And when have we not? When in history has mankind ever treated the idle poor well? What makes this age different, that we who can no longer work would be taken care of?
robbrown451 1 days ago [-]
When in history has being idle not been a problem?
If AI and robots are able to do all the jobs, being idle isn't the negative it has always been.
All through history, you needed lots of non-idle people to do all the work that needed to be done. This is a new situation we are coming upon.
xantronix 1 days ago [-]
If they are doing all the jobs, who is going to receive economic opportunities? Will we no longer be able to participate in the economy?
skeledrew 1 days ago [-]
In what way do you want to participate when there's no economic value in any of it? Just do whatever you want for yourself; you're free.

===

### TASKS FOR THIS EXERCISE
a. List every username that appears in the forum thread.
b. Copy the forum thread word for word, beginning at the words "robbrown451 1 days" and stopping after the words "has always been.".

### DATA SECTION
===

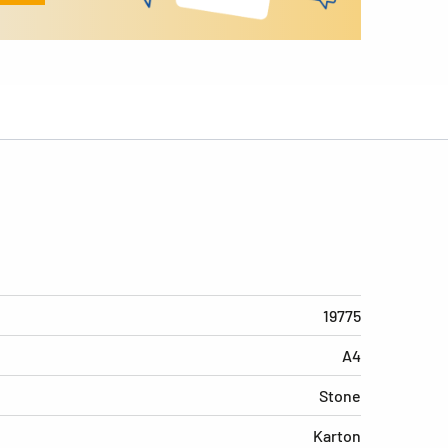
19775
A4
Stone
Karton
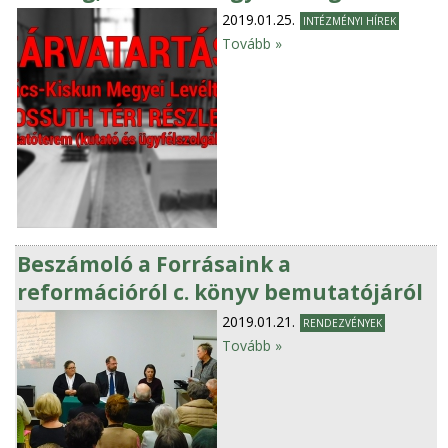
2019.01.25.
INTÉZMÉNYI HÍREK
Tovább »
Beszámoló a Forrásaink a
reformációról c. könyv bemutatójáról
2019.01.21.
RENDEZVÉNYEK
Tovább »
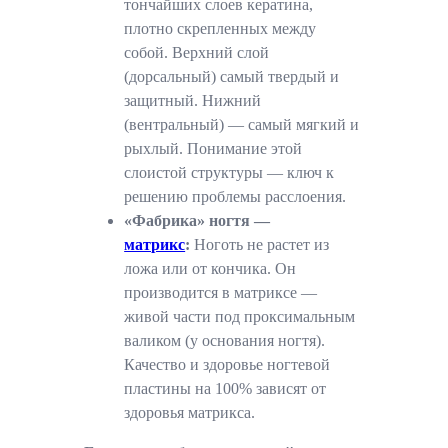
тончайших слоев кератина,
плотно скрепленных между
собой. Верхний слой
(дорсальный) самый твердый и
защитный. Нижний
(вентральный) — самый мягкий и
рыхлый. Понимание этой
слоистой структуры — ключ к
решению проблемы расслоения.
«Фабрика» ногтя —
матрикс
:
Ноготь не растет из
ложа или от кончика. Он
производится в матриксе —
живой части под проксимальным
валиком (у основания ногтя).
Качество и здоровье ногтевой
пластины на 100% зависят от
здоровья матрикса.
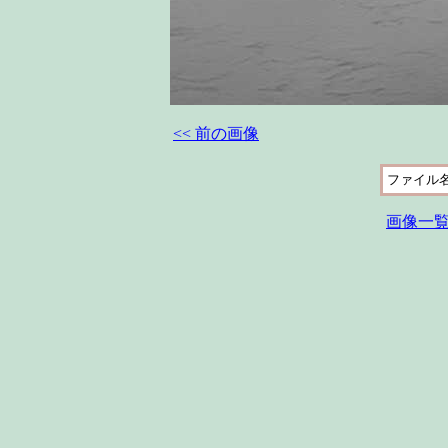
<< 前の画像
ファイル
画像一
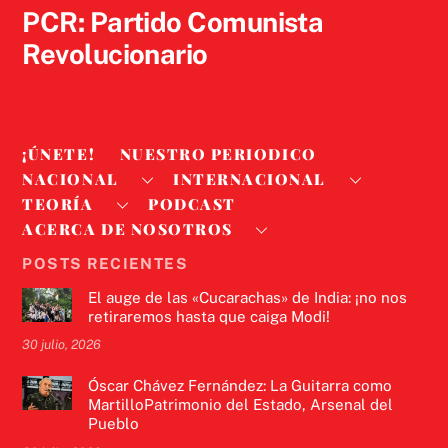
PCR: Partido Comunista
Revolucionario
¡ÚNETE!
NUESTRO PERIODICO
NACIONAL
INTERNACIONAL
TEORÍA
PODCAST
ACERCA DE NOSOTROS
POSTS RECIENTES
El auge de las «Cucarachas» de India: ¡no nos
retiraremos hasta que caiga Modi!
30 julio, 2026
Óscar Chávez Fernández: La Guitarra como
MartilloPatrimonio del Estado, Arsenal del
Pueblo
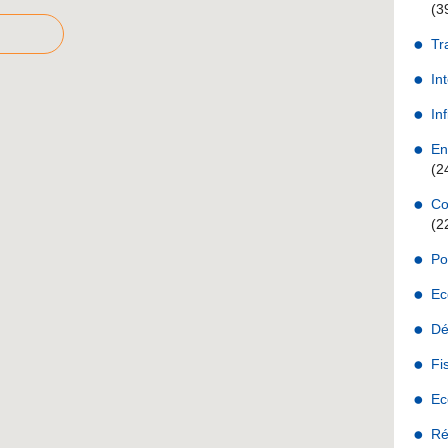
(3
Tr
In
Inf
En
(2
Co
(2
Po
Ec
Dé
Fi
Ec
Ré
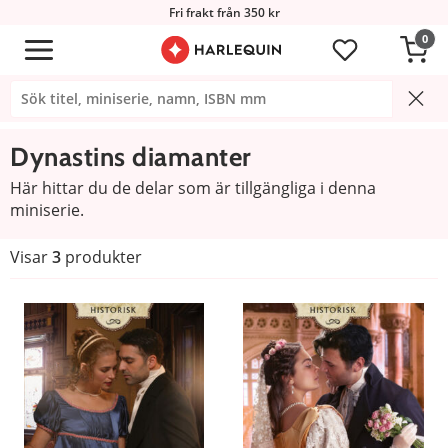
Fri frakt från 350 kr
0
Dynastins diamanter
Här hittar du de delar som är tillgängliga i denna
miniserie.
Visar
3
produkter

===

### ANSWERS TO EACH TASK
a. robbrown451, xantronix, skeledrew

b.
robbrown451 1 days ago [-]
When in history has being idle not been a problem?
If AI and robots are able to do all the jobs, being idle isn't the negative it has always been.